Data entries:
※

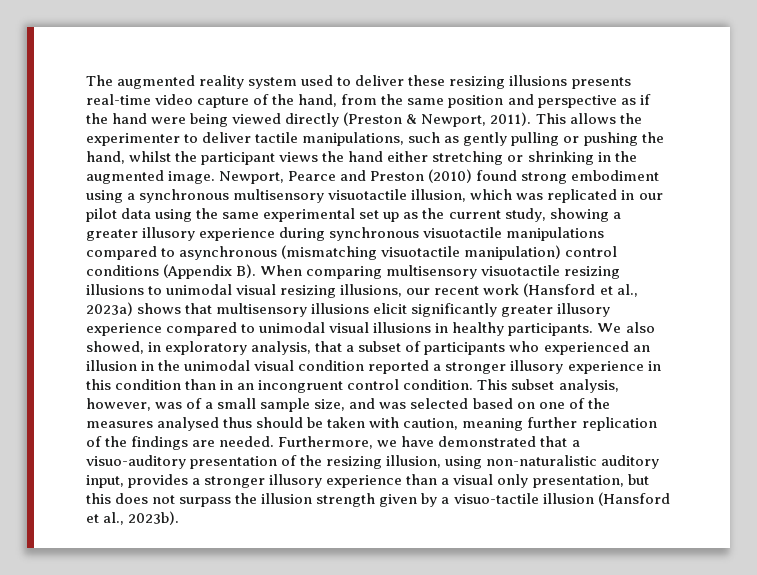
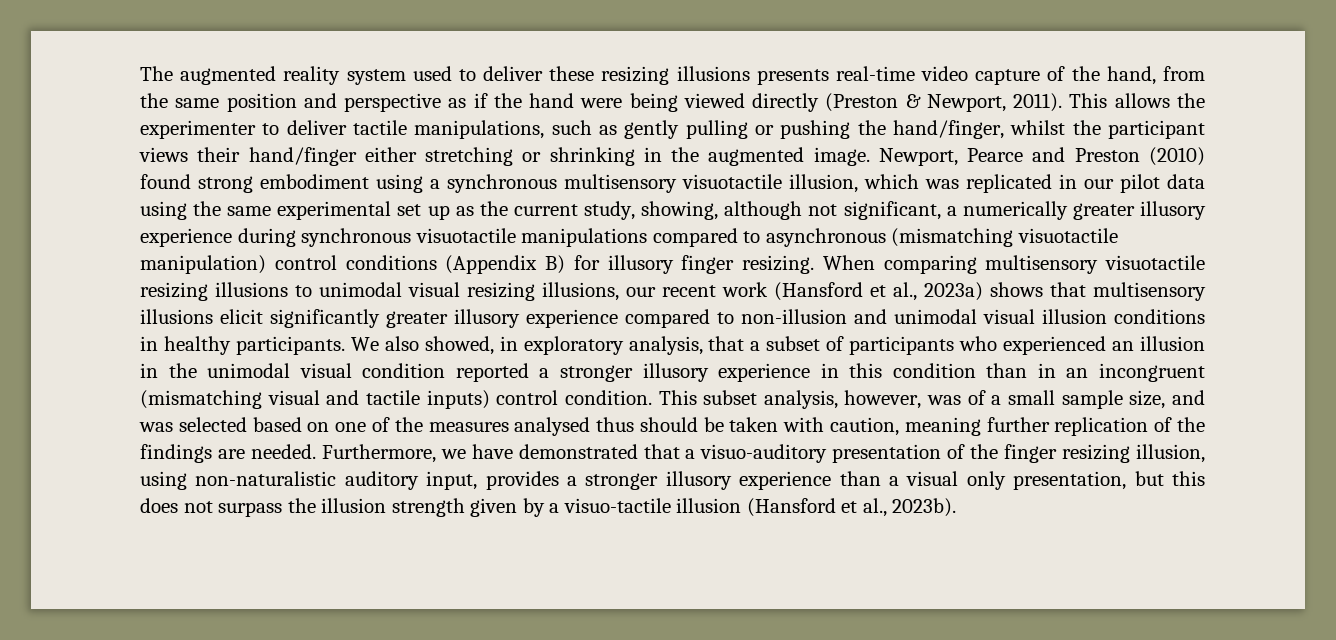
[86,151,125,164] hand, -> [893,120,1005,139] hand/finger,
[322,151,384,162] the hand -> [197,147,357,166] their hand/finger
[549,208,621,222] showing a -> [641,201,1068,220] showing, although not significant, a numerically
[236,264,257,278] B). -> [545,255,814,274] B) for illusory finger resizing.
[259,322,432,333] unimodal visual illusions -> [741,309,1205,324] non-illusion and unimodal visual illusion conditions
(344, 386) none -> [140,390,490,409] (mismatching visual and tactile inputs)
(323, 460) none -> [1004,444,1058,463] finger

※

Task brief: Your job is to copy every entry exactly. Omit the pictures.

Solution for this exercise:
[86,151,125,164] hand, -> [893,120,1005,139] hand/finger,
[322,151,384,162] the hand -> [197,147,357,166] their hand/finger
[549,208,621,222] showing a -> [641,201,1068,220] showing, although not significant, a numerically
[236,264,257,278] B). -> [545,255,814,274] B) for illusory finger resizing.
[259,322,432,333] unimodal visual illusions -> [741,309,1205,324] non-illusion and unimodal visual illusion conditions
(344, 386) none -> [140,390,490,409] (mismatching visual and tactile inputs)
(323, 460) none -> [1004,444,1058,463] finger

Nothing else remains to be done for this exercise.